■ Brief: Write out the material below verbatim, from its first line up to and including the line that contains "Обратная связь".

[Stored data entries]
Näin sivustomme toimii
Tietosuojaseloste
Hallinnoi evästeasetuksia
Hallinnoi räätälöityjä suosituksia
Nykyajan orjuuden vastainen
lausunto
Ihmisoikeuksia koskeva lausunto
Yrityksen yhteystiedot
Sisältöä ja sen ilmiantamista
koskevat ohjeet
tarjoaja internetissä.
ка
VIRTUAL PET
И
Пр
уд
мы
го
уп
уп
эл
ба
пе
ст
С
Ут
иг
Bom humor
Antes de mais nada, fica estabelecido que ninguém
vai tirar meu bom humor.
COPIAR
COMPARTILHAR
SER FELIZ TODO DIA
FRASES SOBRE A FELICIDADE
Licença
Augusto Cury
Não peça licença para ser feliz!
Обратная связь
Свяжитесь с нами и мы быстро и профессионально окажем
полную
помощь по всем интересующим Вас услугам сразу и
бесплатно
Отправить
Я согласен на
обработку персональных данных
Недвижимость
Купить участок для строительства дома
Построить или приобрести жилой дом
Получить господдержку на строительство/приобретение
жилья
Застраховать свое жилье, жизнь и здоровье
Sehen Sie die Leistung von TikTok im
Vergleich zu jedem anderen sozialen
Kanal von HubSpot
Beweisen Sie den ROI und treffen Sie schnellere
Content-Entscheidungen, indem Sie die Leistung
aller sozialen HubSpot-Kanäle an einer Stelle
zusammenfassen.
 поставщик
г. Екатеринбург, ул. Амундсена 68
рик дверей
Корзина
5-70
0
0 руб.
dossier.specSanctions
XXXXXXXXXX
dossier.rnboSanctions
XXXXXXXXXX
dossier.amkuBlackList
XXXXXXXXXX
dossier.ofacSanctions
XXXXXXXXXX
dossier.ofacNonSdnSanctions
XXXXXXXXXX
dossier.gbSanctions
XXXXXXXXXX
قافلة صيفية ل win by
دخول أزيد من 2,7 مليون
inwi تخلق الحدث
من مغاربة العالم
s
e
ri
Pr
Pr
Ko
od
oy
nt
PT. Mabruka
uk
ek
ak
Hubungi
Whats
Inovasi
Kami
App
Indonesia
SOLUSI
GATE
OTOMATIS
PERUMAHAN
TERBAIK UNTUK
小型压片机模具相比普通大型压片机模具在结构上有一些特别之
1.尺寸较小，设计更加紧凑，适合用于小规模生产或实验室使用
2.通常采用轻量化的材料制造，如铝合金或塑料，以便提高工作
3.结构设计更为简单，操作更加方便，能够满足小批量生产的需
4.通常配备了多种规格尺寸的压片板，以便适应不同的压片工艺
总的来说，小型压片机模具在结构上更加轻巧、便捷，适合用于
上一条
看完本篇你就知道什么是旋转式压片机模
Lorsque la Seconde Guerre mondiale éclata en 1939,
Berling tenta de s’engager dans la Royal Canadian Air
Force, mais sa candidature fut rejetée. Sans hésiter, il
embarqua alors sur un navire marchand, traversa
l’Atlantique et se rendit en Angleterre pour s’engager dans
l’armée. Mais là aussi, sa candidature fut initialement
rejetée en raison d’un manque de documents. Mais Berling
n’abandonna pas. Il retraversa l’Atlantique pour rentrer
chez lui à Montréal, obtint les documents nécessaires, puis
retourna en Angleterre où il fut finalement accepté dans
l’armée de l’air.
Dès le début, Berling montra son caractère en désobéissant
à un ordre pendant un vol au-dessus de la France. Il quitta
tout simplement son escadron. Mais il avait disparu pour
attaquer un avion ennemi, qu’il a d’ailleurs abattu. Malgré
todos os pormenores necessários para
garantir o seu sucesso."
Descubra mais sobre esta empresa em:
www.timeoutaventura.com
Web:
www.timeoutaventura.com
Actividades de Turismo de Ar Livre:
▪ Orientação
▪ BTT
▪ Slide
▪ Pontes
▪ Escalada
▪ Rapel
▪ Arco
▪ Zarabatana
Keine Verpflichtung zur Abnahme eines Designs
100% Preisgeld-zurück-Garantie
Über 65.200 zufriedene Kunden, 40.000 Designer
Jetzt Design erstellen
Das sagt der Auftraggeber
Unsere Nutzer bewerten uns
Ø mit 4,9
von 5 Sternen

■ Finished task:
Näin sivustomme toimii
Tietosuojaseloste
Hallinnoi evästeasetuksia
Hallinnoi räätälöityjä suosituksia
Nykyajan orjuuden vastainen
lausunto
Ihmisoikeuksia koskeva lausunto
Yrityksen yhteystiedot
Sisältöä ja sen ilmiantamista
koskevat ohjeet
tarjoaja internetissä.
ка
VIRTUAL PET
И
Пр
уд
мы
го
уп
уп
эл
ба
пе
ст
С
Ут
иг
Bom humor
Antes de mais nada, fica estabelecido que ninguém
vai tirar meu bom humor.
COPIAR
COMPARTILHAR
SER FELIZ TODO DIA
FRASES SOBRE A FELICIDADE
Licença
Augusto Cury
Não peça licença para ser feliz!
Обратная связь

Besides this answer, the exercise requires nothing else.